Job: Condense the paragraph of the passage on Gipsy word origins that begins "SHAVERS, as a quaint nick-name" into a brief bulleted list that retains its main facts.

Given text:
It may be remarked in this connection, that in German or continental Gipsy, which represents the English in a great measure as it once was, and which is far more perfect as to grammar, we find different words, which in English have become blended into one. Thus, _chib_ or _chiv_, a tongue, and _tschiwawa_ (or _chiv_-ava), to lay, place, lean, sow, sink, set upright, move, harness, cover up, are united in England into _chiv_, which embraces the whole. "_Chiv it apre_" may be applied to throwing anything, to covering it up, to lifting it, to setting it, to pushing it, to circulating, and in fact to a very great number of similar verbs.

There is, I think, no rational connection between the BUNG of a barrel and an eye which has been closed by a blow. One might as well get the simile from a knot in a tree or a cork in a flask. But when we reflect on the constant mingling of Gipsies with prizefighters, it is almost evident that the word BONGO may have been the origin of it. A _bongo yakko_ or _yak_, means a distorted, crooked, or, in fact, a bunged eye. It also means lame, crooked, or sinister, and by a very singular figure of speech, _Bongo Tem_ or the Crooked Land is the name for hell. {83}

SHAVERS, as a quaint nick-name for children, is possibly inexplicable, unless we resort to Gipsy, where we find it used as directly as possible. _Chavo_ is the Rommany word for child all the world over, and the English term _chavies_, in Scottish Gipsy _shavies_, or shavers, leaves us but little room for doubt. I am not aware to what extent the term "little shavers" is applied to children in England, but in America it is as common as any cant word can be.

I do not know the origin of the French word CLICHY, as applied to the noted prison of that name, but it is perhaps not undeserving the comment that in Continental Gipsy it means a key and a bolt.

I have been struck with the fact that CALIBAN, the monster in "The Tempest," by Shakespeare, has an appellation which literally signifies blackness in Gipsy. In fact, this very word, or Cauliban, is given in one of the Gipsy vocabularies for "black." Kaulopen or Kauloben would, however, be more correct.

"A regular RUM 'un" was the form in which the application of the word "rum" to strange, difficult, or distinguished, was first introduced to the British public. This, I honestly believe (as Mr Borrow indicates), came from _Rum_ or _Rom_, a Gipsy. It is a peculiar word, and all of its peculiarities might well be assumed by the sporting Gipsy, who is always, in his way, a character, gifted with an indescribable self-confidence, as are all "horsey" men characters, "sports" and boxers, which enables them to keep to perfection the German eleventh commandment, "Thou shall not let thyself be _bluffed_!"--_i.e_., abashed.

PAL is a common cant word for brother or friend, and it is purely Gipsy, having come directly from that language, without the slightest change. On the Continent it is _prala_, or _pral_. In England it sometimes takes the form "_pel_."

(Saved entries)
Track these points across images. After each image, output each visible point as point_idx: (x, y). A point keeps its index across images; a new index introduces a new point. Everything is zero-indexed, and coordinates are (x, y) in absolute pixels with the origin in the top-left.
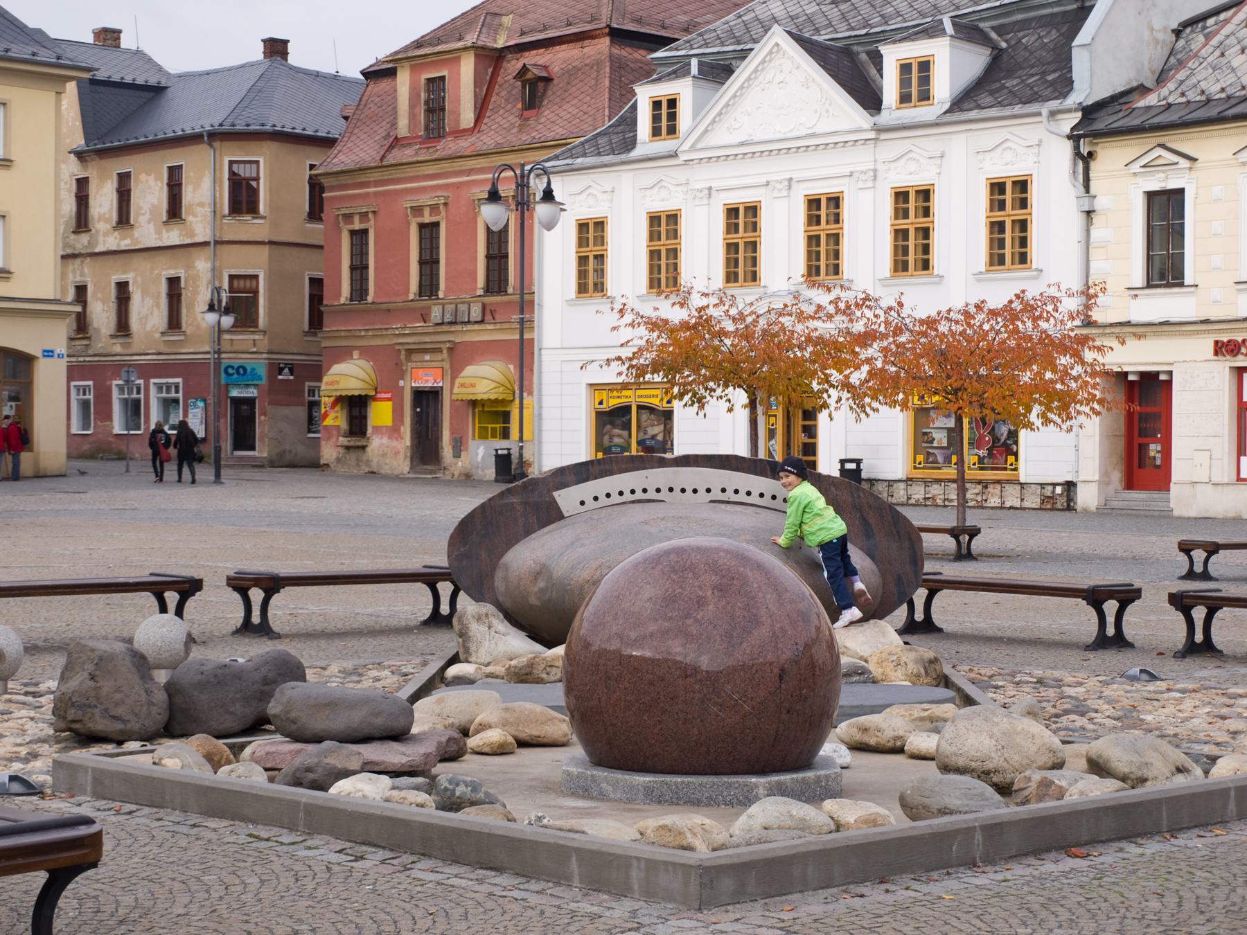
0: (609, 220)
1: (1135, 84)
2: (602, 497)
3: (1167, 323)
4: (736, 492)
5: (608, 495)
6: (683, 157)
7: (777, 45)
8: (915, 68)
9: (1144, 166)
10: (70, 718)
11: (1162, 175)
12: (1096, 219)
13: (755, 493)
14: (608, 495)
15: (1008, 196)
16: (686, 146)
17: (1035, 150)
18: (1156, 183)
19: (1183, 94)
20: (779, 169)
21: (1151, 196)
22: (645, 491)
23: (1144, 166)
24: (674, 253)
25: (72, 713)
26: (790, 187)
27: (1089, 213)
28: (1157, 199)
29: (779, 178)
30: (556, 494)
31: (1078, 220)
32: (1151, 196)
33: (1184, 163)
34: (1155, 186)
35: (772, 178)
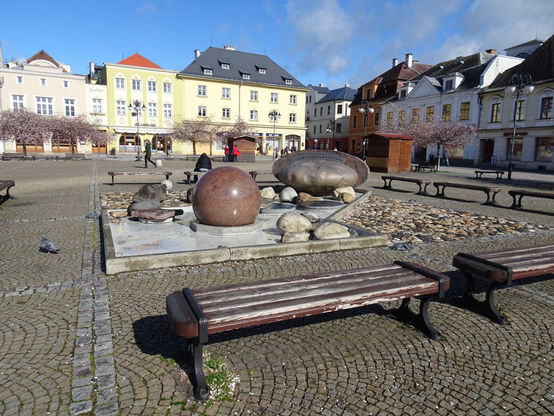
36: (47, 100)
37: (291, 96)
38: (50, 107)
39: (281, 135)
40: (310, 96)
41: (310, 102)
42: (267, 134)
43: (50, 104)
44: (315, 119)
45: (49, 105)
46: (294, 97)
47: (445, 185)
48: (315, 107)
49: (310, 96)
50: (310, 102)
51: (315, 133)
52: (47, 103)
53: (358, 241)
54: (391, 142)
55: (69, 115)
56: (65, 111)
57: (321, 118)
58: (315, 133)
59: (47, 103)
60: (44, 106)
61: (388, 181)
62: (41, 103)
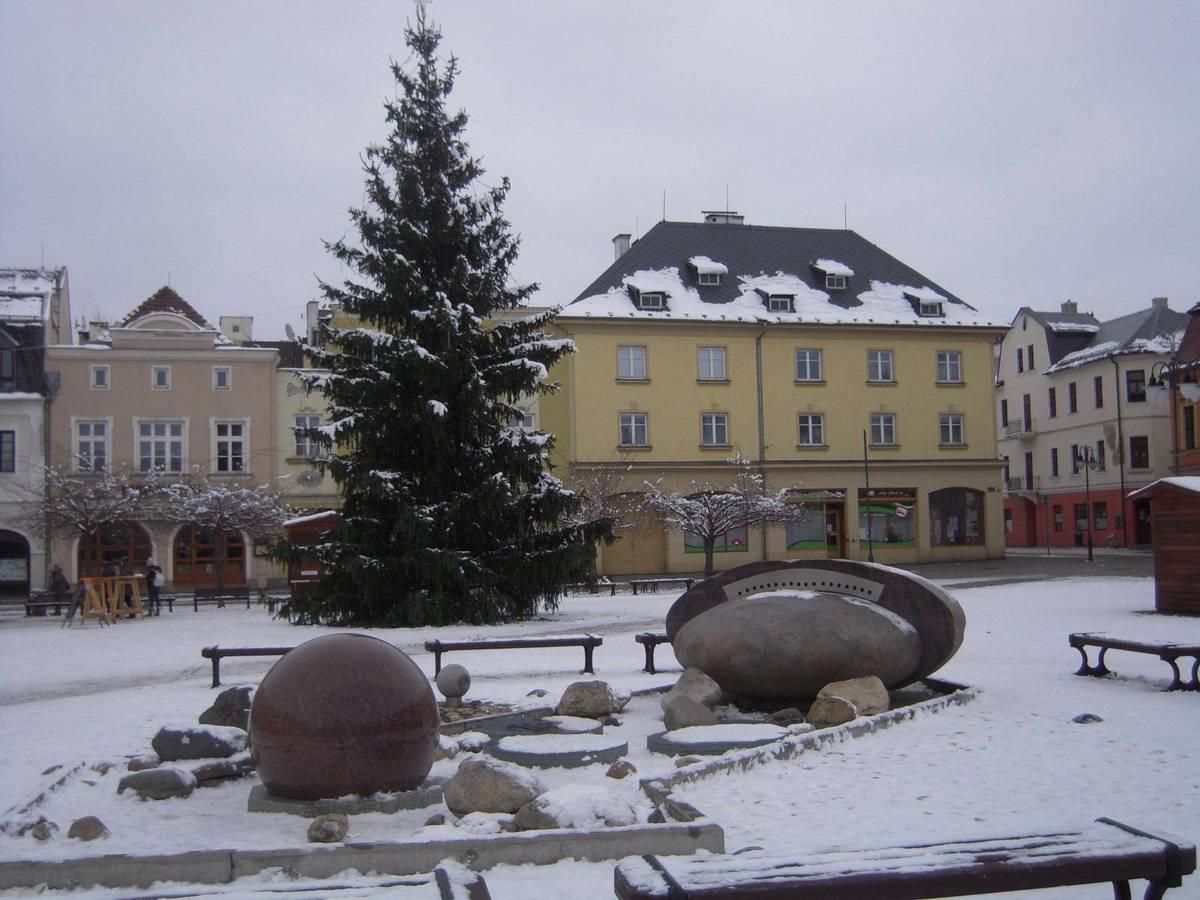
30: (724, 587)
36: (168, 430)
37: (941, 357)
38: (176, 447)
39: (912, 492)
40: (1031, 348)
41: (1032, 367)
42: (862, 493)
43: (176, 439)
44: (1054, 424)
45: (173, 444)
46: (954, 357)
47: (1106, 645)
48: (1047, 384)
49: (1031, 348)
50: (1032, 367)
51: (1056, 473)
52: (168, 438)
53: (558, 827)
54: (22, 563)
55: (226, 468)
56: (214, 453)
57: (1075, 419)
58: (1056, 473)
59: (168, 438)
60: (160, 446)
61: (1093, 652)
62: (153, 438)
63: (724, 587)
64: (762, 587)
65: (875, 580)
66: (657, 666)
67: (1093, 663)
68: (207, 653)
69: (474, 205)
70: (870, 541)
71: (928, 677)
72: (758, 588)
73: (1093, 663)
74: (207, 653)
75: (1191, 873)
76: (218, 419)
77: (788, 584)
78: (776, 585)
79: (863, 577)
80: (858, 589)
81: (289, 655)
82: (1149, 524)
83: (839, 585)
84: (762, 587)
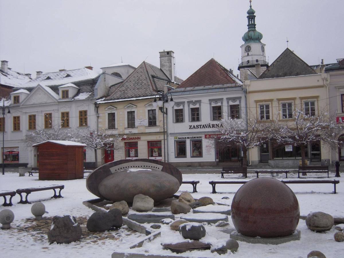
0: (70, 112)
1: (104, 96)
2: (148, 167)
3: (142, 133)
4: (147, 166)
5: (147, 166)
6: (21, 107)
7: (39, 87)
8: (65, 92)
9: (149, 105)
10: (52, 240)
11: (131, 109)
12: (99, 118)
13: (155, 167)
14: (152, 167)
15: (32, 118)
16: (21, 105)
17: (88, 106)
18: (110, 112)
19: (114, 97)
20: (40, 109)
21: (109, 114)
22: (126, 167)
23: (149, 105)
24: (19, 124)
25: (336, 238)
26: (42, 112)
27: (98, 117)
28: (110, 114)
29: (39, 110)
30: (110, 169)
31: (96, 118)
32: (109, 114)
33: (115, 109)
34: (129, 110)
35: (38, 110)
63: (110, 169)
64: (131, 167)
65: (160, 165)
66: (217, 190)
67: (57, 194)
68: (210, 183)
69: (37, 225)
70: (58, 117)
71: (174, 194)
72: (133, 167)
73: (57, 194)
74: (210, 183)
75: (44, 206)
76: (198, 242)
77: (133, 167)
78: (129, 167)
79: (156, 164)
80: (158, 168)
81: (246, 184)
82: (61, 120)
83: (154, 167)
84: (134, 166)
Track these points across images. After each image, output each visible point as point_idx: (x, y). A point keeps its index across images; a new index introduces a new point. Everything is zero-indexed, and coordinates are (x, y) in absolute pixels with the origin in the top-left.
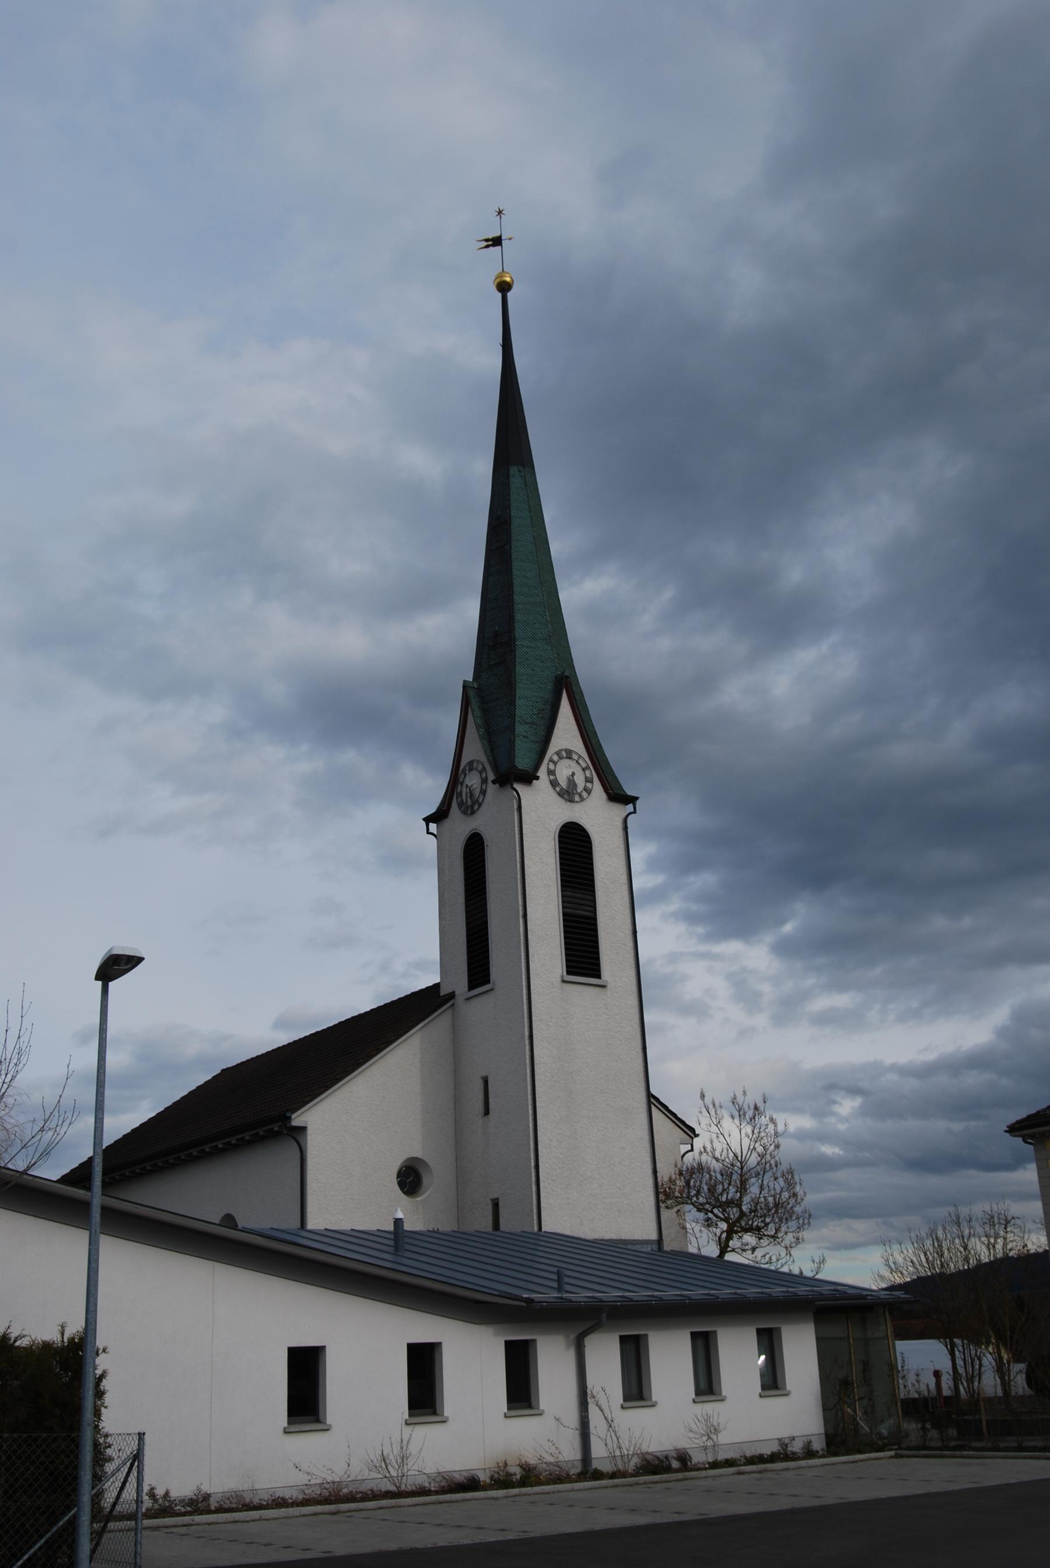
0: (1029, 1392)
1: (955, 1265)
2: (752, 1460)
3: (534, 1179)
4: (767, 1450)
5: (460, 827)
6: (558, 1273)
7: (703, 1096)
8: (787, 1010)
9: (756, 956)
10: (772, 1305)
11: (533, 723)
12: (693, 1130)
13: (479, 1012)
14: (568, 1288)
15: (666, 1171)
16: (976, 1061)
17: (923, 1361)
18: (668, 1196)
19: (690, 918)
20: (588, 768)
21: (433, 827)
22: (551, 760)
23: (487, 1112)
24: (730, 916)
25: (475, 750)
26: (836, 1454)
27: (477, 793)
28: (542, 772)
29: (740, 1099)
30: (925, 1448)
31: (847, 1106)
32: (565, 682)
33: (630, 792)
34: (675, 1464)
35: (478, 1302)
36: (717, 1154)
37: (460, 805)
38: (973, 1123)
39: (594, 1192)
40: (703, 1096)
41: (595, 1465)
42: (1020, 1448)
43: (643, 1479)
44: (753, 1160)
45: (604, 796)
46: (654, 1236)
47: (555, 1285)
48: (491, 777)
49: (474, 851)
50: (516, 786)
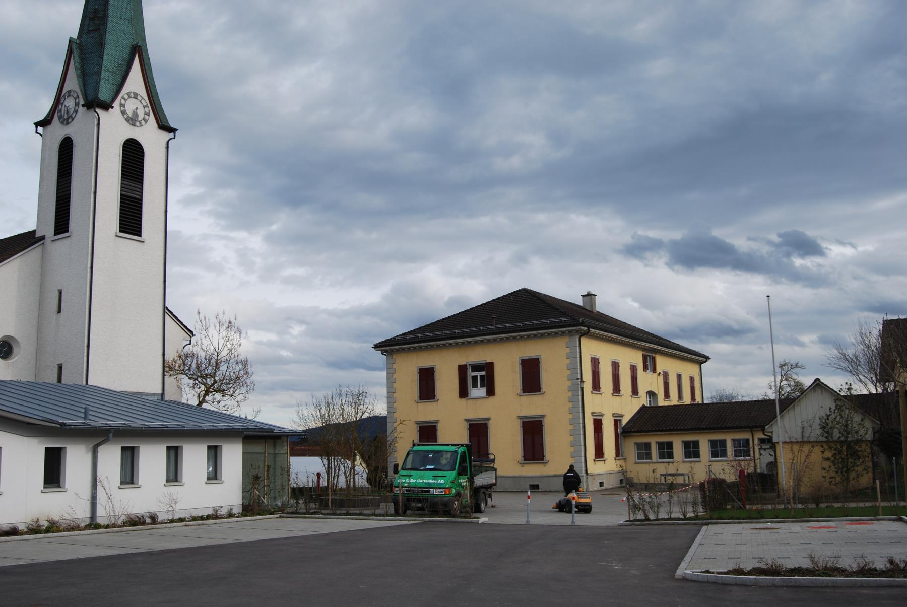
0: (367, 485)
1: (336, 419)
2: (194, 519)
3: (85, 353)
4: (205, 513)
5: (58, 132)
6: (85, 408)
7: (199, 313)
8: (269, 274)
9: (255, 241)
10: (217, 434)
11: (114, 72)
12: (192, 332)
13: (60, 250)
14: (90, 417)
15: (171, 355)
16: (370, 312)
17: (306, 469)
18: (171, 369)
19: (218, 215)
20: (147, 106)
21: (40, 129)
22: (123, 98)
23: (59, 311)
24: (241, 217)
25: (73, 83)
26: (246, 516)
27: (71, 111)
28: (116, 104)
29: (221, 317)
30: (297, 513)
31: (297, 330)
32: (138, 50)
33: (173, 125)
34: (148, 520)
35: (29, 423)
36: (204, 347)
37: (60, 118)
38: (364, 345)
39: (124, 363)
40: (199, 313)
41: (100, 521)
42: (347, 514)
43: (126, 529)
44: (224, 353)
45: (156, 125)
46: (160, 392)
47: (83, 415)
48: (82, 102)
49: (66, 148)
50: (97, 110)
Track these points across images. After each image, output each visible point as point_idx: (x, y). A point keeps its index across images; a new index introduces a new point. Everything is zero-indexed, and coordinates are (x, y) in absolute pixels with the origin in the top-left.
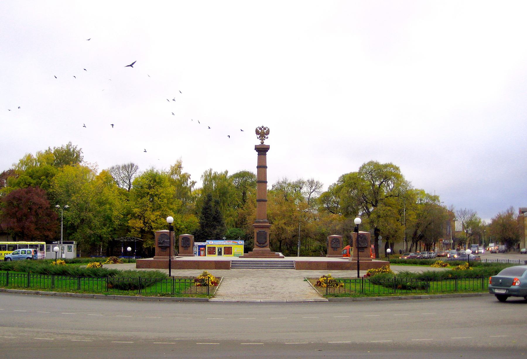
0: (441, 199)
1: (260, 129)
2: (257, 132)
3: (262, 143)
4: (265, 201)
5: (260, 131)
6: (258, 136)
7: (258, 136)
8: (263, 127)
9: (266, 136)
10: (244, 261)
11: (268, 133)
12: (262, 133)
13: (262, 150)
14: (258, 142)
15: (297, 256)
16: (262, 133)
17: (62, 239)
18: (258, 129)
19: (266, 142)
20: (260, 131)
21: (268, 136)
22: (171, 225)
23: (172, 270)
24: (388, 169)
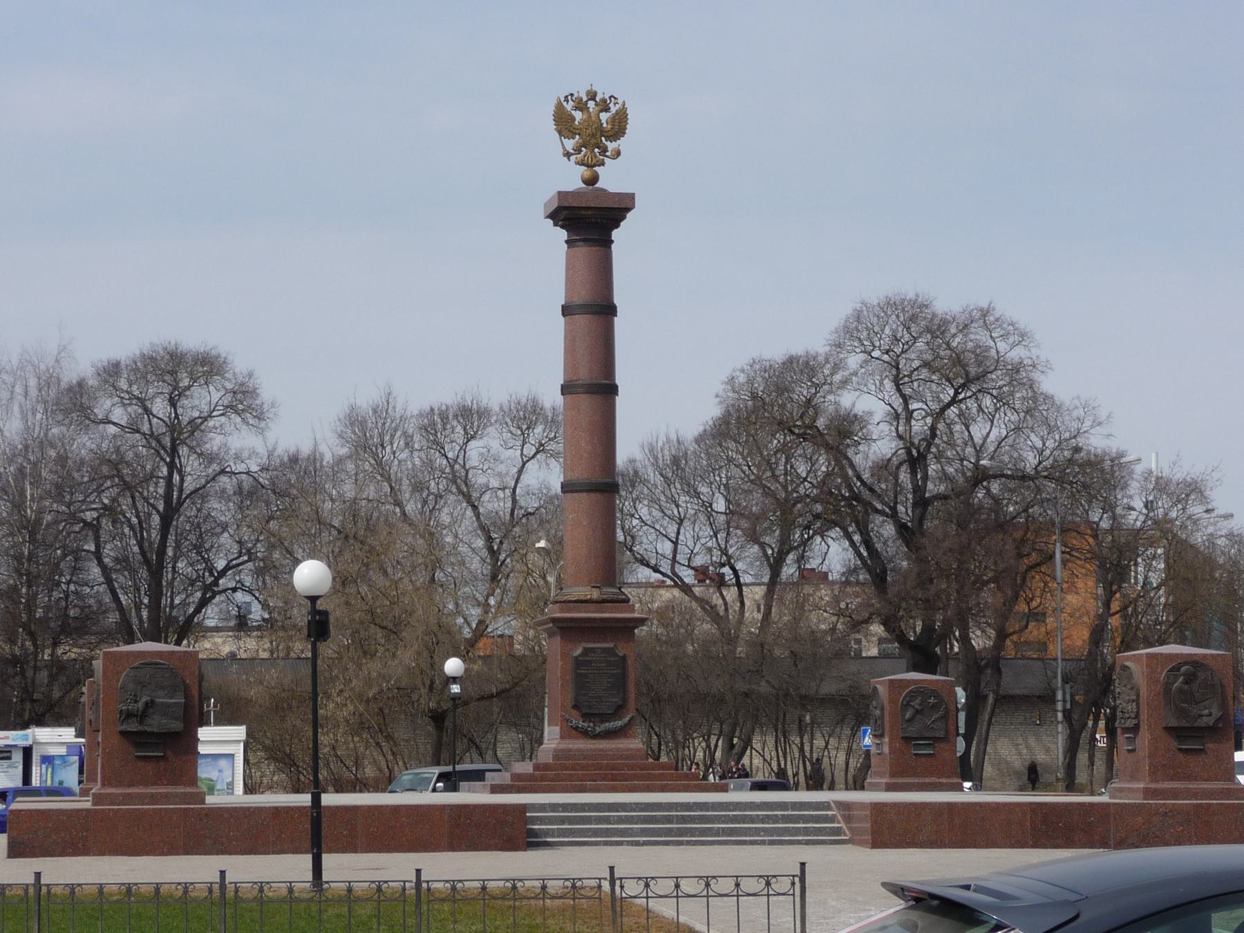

Task result:
- "Shavers," a quaint nickname for children, may be inexplicable without recourse to Gipsy.
- _Chavo_ is the Rommany word for "child" everywhere.
- The English Gipsy form is _chavies_; the Scottish Gipsy form is _shavies_, or shavers, leaving little doubt about the origin.
- The writer does not know how widely "little shavers" is used in England, but in America it is as common as any cant word.